Civic Restaurants Act 1947
- Parliament of the United Kingdom
- Long title: An Act to empower local authorities to establish and carry on restaurants, and otherwise provide for the supply to the public of meals and refreshments, and for purposes connected with the matters aforesaid.
- Citation: 10 & 11 Geo. 6. c. 22
- Introduced by: John Strachey (Commons) William Henderson, 1st Baron Henderson (Lords)
- Territorial extent: England and Wales; Scotland;

Dates
- Royal assent: 2 April 1947
- Commencement: 2 April 1947
- Repealed: Scotland: 30 July 1982;

Other legislation
- Amended by: Statute Law Revision Act 1948; Licensing Act 1961; London Government Act 1963; Local Government Act 1972; Local Government (Scotland) Act 1973; Local Government Act 1974; Local Government (Scotland) Act 1975; Licensing Act 2003;
- Repealed by: Scotland: Local Government and Planning (Scotland) Act 1982;

Status: Partially repealed

Text of statute as originally enacted

Revised text of statute as amended

= Civic Restaurants Act 1947 =

The Civic Restaurants Act 1947 (10 & 11 Geo. 6. c. 22) is an act of the Parliament of the United Kingdom.

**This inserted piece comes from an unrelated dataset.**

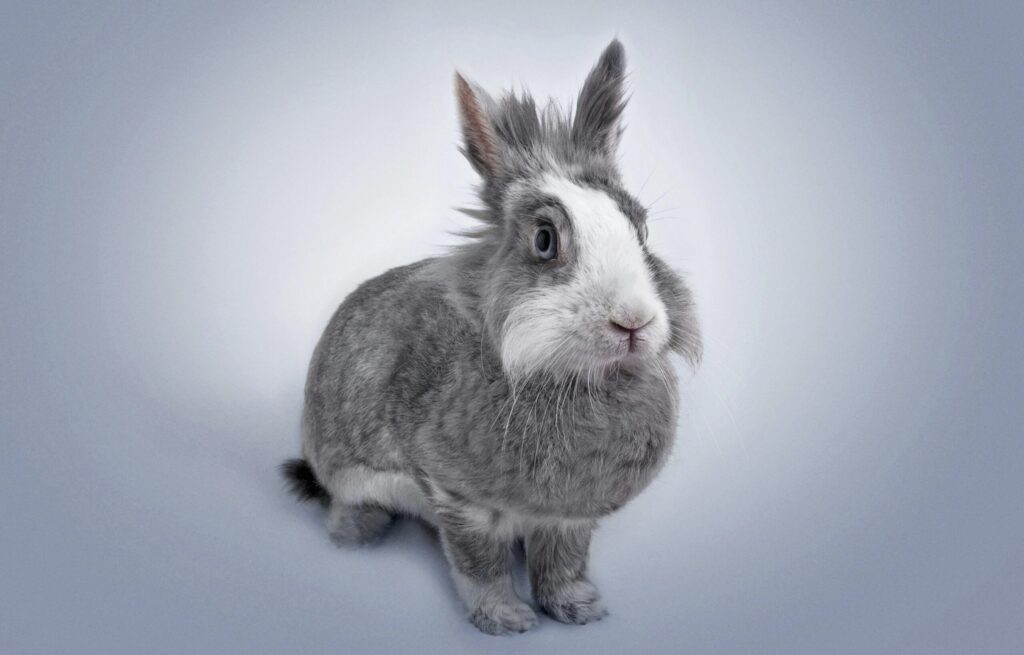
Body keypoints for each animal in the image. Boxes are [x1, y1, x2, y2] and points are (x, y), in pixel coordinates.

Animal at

During World War II, British Restaurants had been set up to feed civilians in need. As rationing continued after the war, many continued to operate, and the Civic Restaurants Act 1947 enabled those that were still profitable to remain open as 'civic restaurants'. In 1949, 678 civic restaurants existed in the United Kingdom.

The Labour Minister of Food, John Strachey, noted that "private enterprise in the catering trade has, on the whole and by and large, catered for the middle class and not for the working class." Civic restaurants differed little in general from British Restaurants. The Civic Restaurants Act gave them the option of applying to the local licensing authority in order to serve alcohol on the premises. This was opposed by temperance campaigners in particular, but defended for breaking down the social barriers between the "tea drinker" and the "beer drinker".

Many civic restaurants remained in place well into the 1950s, being used for meals, teas and functions such as wedding receptions. The last rationing ended in 1954 and by this time, few civic restaurants remained.

== Subsequent developments ==
Section 2(2) of the act was repealed by section 1(1) of, and part IX of schedule 1 to, the Statute Law (Repeals) Act 1973, which came into force on 18 July 1973.